What the task requires » Exactly retype the opening line of the entries and every line after it, ending with the line that contains "Assine para atualizações". Skip all pictures.

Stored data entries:
□ □ □ □ □ □ □
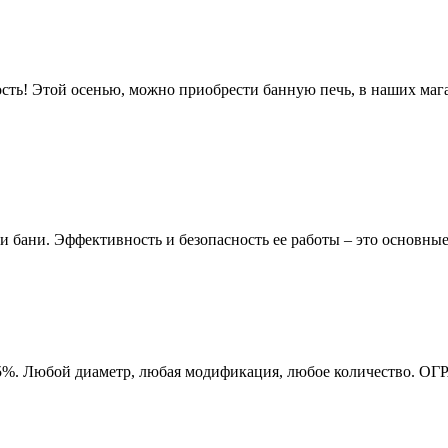
ость! Этой осенью, можно приобрести банную печь, в наших маг
ани. Эффективность и безопасность ее работы – это основные 
 15%. Любой диаметр, любая модификация, любое количество. О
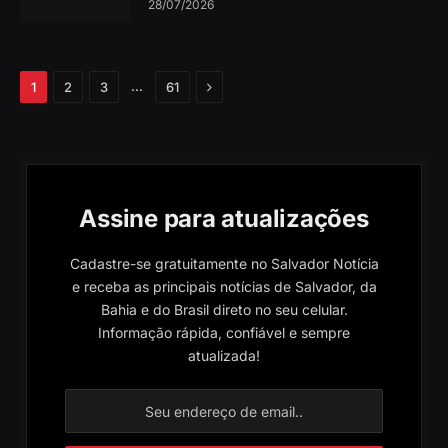
28/07/2026
Próximo
…
1
2
3
61
Assine para atualizações
Cadastre-se gratuitamente no Salvador Notícia
e receba as principais notícias de Salvador, da
Bahia e do Brasil direto no seu celular.
Informação rápida, confiável e sempre
atualizada!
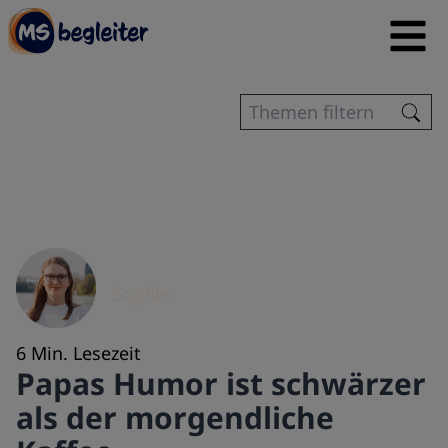
Sophie
6 Min. Lesezeit
Papas Humor ist schwärzer
als der morgendliche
□ □ □ □ □ □ □
Response area »
ость! Этой осенью, можно приобрести банную печь, в наших маг
ани. Эффективность и безопасность ее работы – это основные 
 15%. Любой диаметр, любая модификация, любое количество. О
28/07/2026
Próximo
…
1
2
3
61
Assine para atualizações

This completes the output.